PROBLEMI DA RISOLVERE
**a.** Rispondi a queste domande sul brano dedicato a Capozucca:
(i) In che anno è arrivato Capozucca?
(ii) A che ora è fissata la conferenza stampa di commiato?
(iii) Su cosa si basa il modus operandi della società?
**b.** Prosegui, per favore, il brano su Capozucca dall'ultima frase riportata.

ESTRATTO DEL TESTO
————
Poche, e comunque non decisive in negativo, le stecche vere e proprie, manovre catalogabili più che altro alla voce “scommesse non (ancora?) sbocciate” o a quella delle “diplomazie di mercato”. Capozucca ha vissuto la sua esperienza cagliaritana come elemento di equilibrio tra tecnico e squadra, senza dare l’impressione di essere sempre e comunque organico ad una società che fa della collegialità e dei vasi comunicanti il suo modus operandi.
Due anni in rossoblù per Capozucca, arrivato nel 2015 con l’obiettivo di guidare l’immediata risalita in Serie A, confermato anche per la campagna nella massima categoria, condotta senza affanni. Ad una prima e superficiale occhiata, tutto liscio e pulito, chirurgico verso la conquista dei due obiettivi del club di Tommaso Giulini. In realtà si è trattato di un biennio intenso, sul quale magari Capozucca racconterà qualcosa venerdì pomeriggio (ore 15) nella conferenza stampa di commiato, al netto di considerazioni di circostanza che non ama.
————
DATI FORNITI
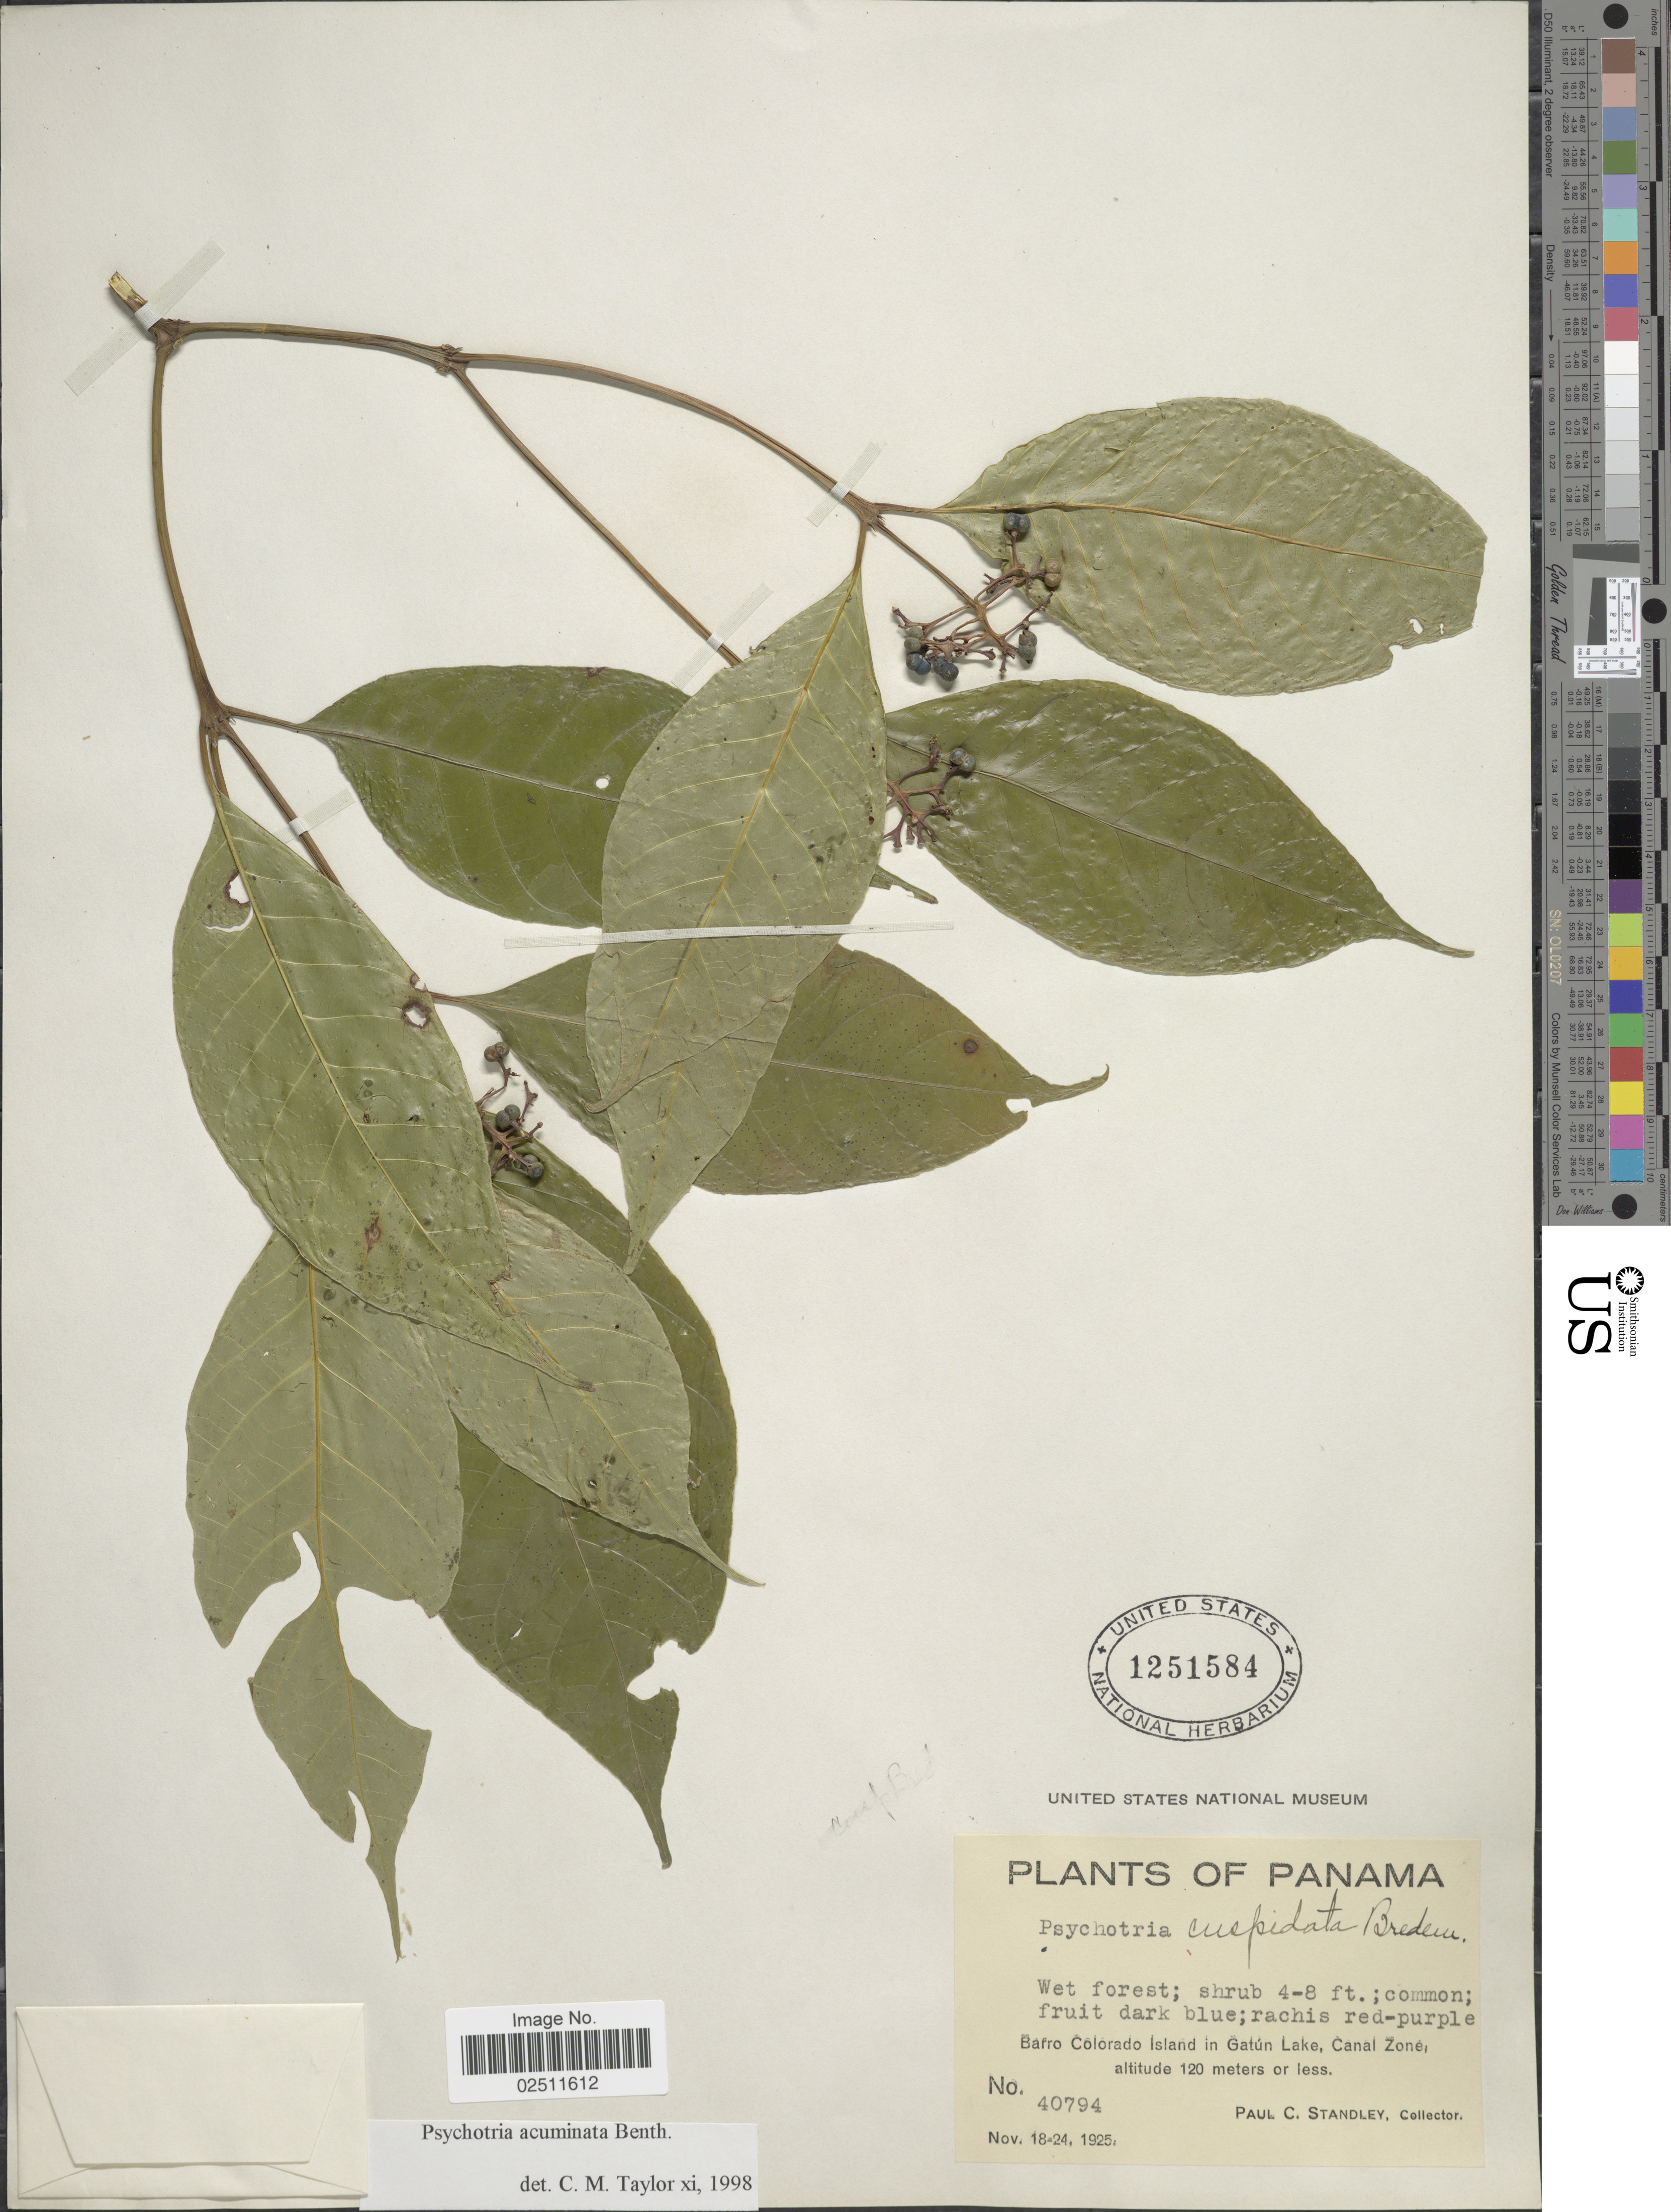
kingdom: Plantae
————
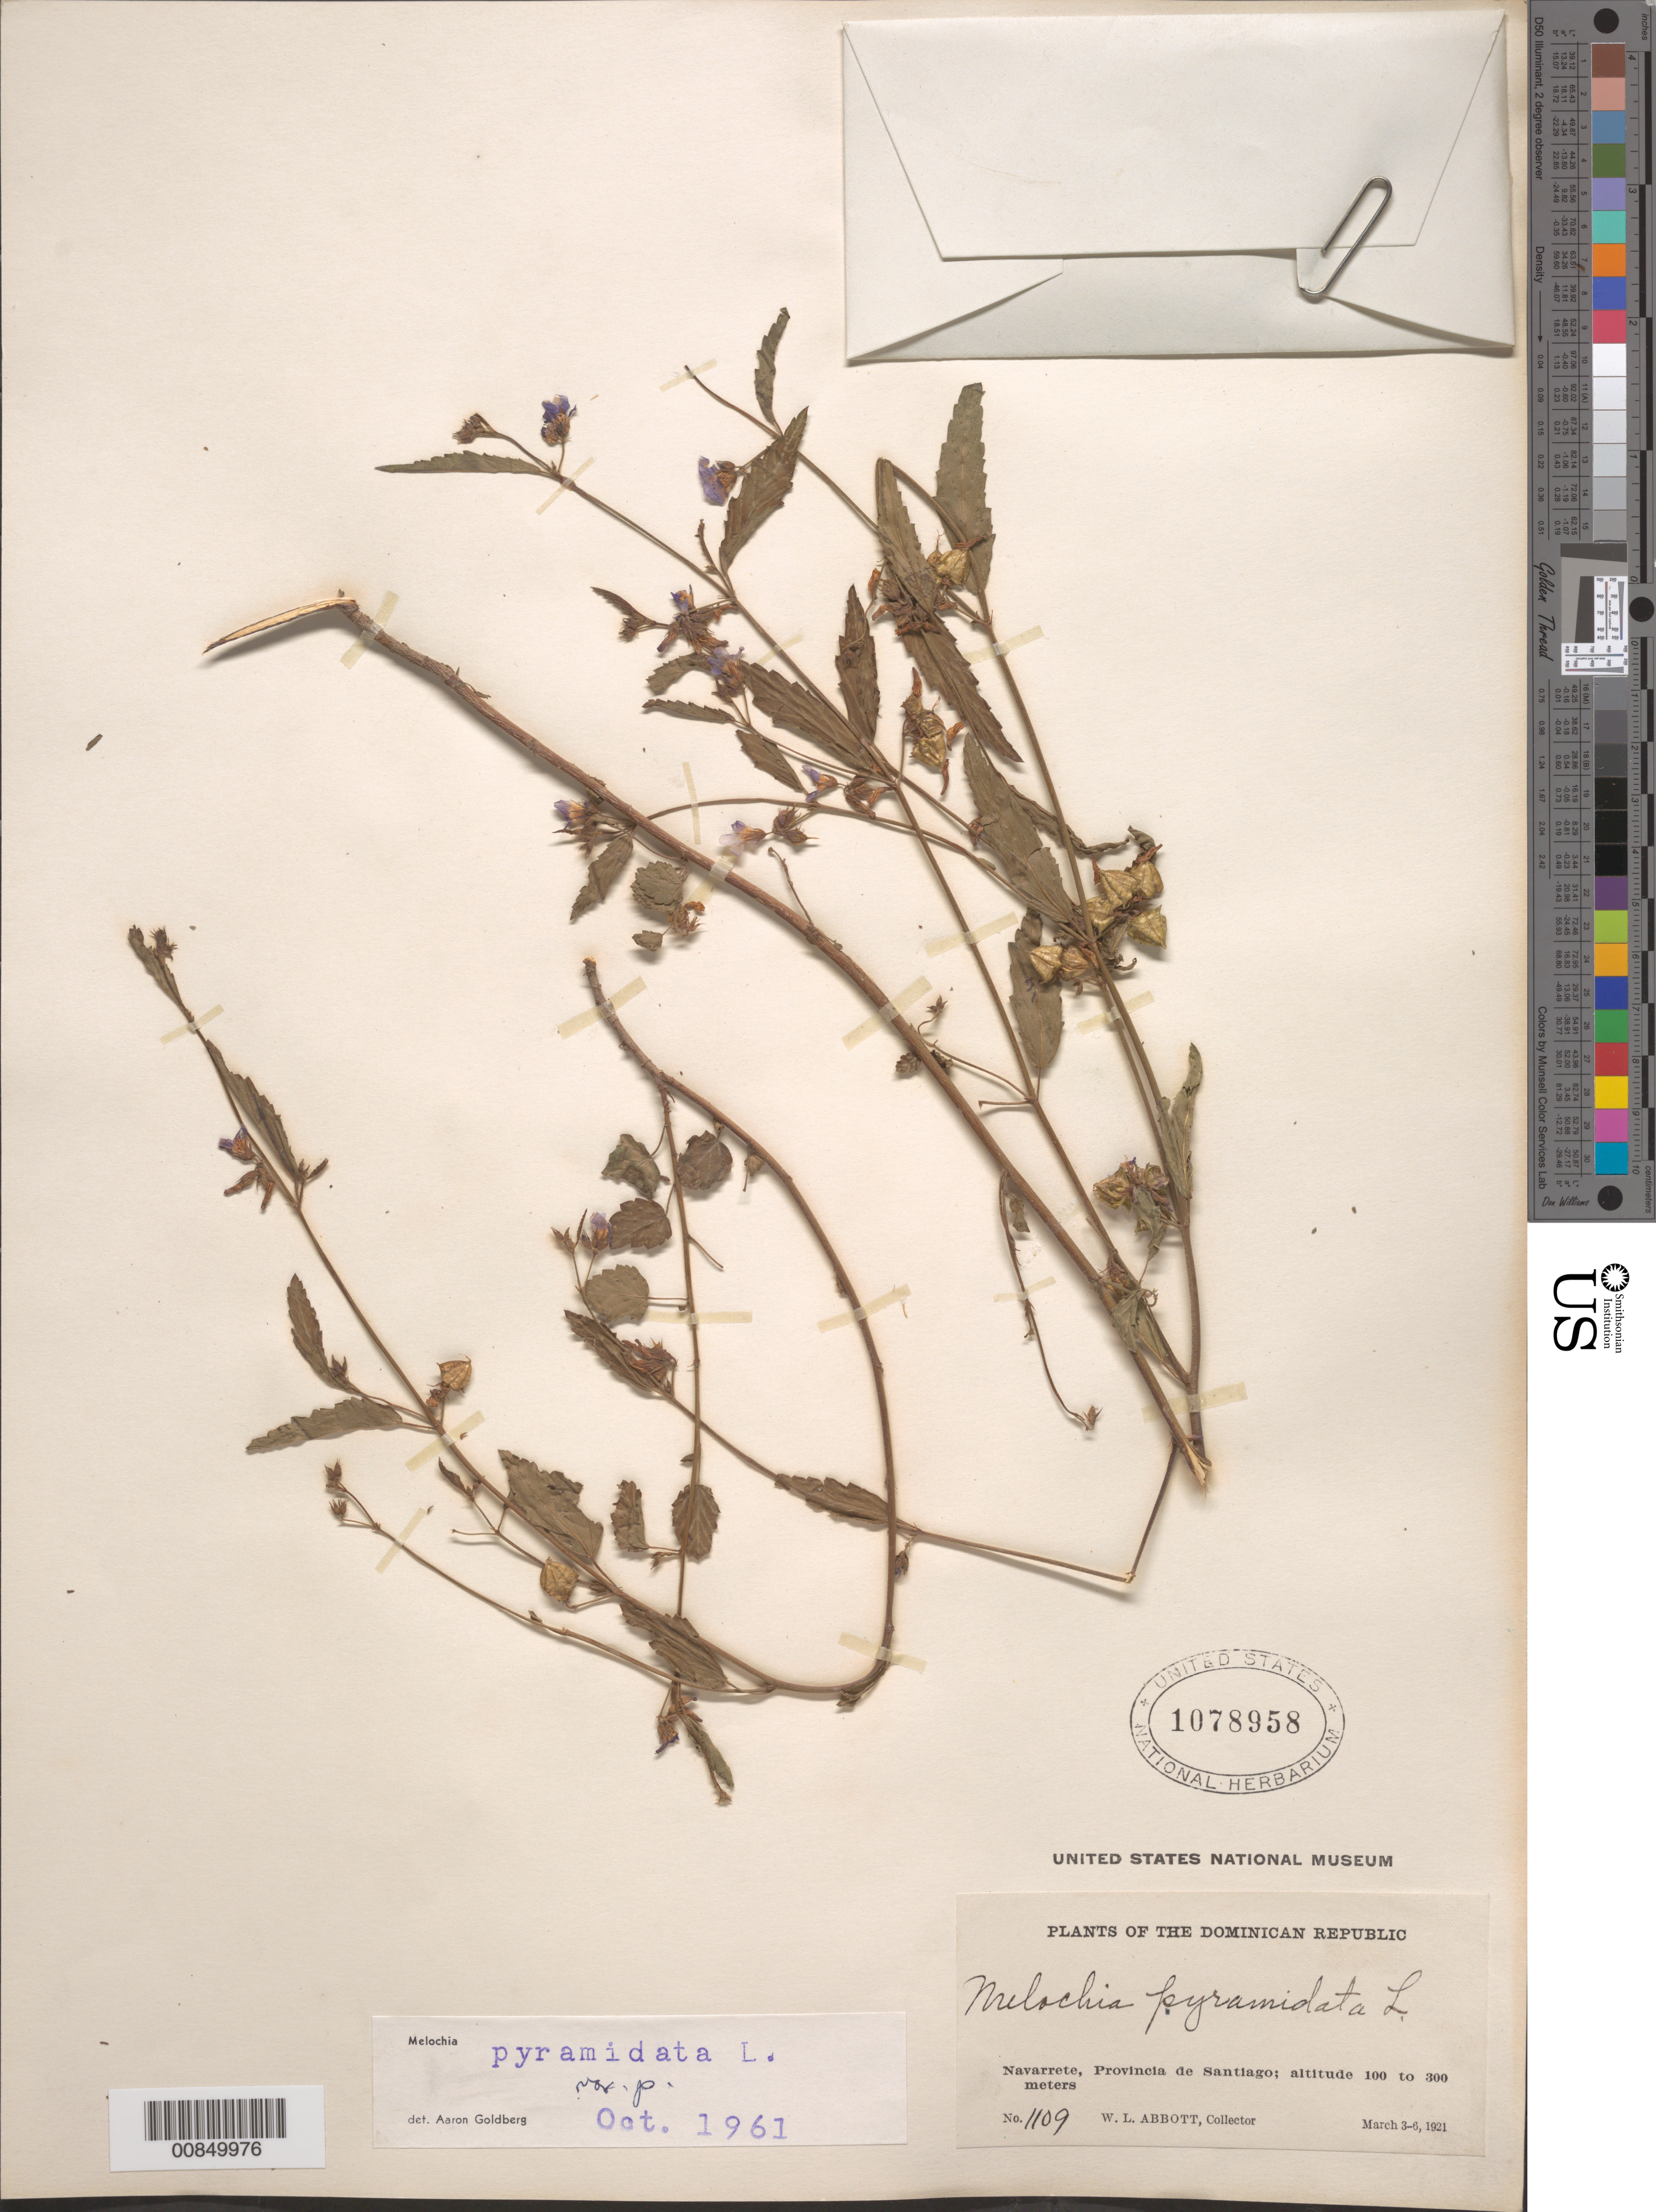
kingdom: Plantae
————
RISPOSTE PER ESERCIZIO
**a.**
(i) Nel 2015.
(ii) Alle ore 15 di venerdì pomeriggio.
(iii) Sulla collegialità e sui vasi comunicanti.

**b.**
La sua idea (era l’aprile 2016) di cambiare rotta dal punto di vista tecnico, lasciando la via Rastelli e sposando il sogno Gasperini per la Serie A, rimarrà didascalia del suo percorso nell’isola. Ma, nonostante ciò, sarebbe semplicistico e forse sbagliato pensare ad un Capozucca “versus” Rastelli, il quale invece in più di una occasione è stato rinsaldato dal lavoro diplomatico del direttore sportivo. Per mesi, e fino all’annuncio (imminente) della prosecuzione o meno del matrimonio con Rastelli, si è ballato sul diktat tra le due figure, ma la realtà ha detto che Capozucca – il quale fino all’ultimo ha rilasciato interviste da dirigente che non pareva al passo d’addio – non è mai stata una figura banale nelle scelte, nella spiegazione di esse e nei rapporti con terzi, interni ed esterni al club. E allora i saluti sono una conseguenza non scontata né sorprendente, verso nuove sfide che interesseranno lui e il Cagliari.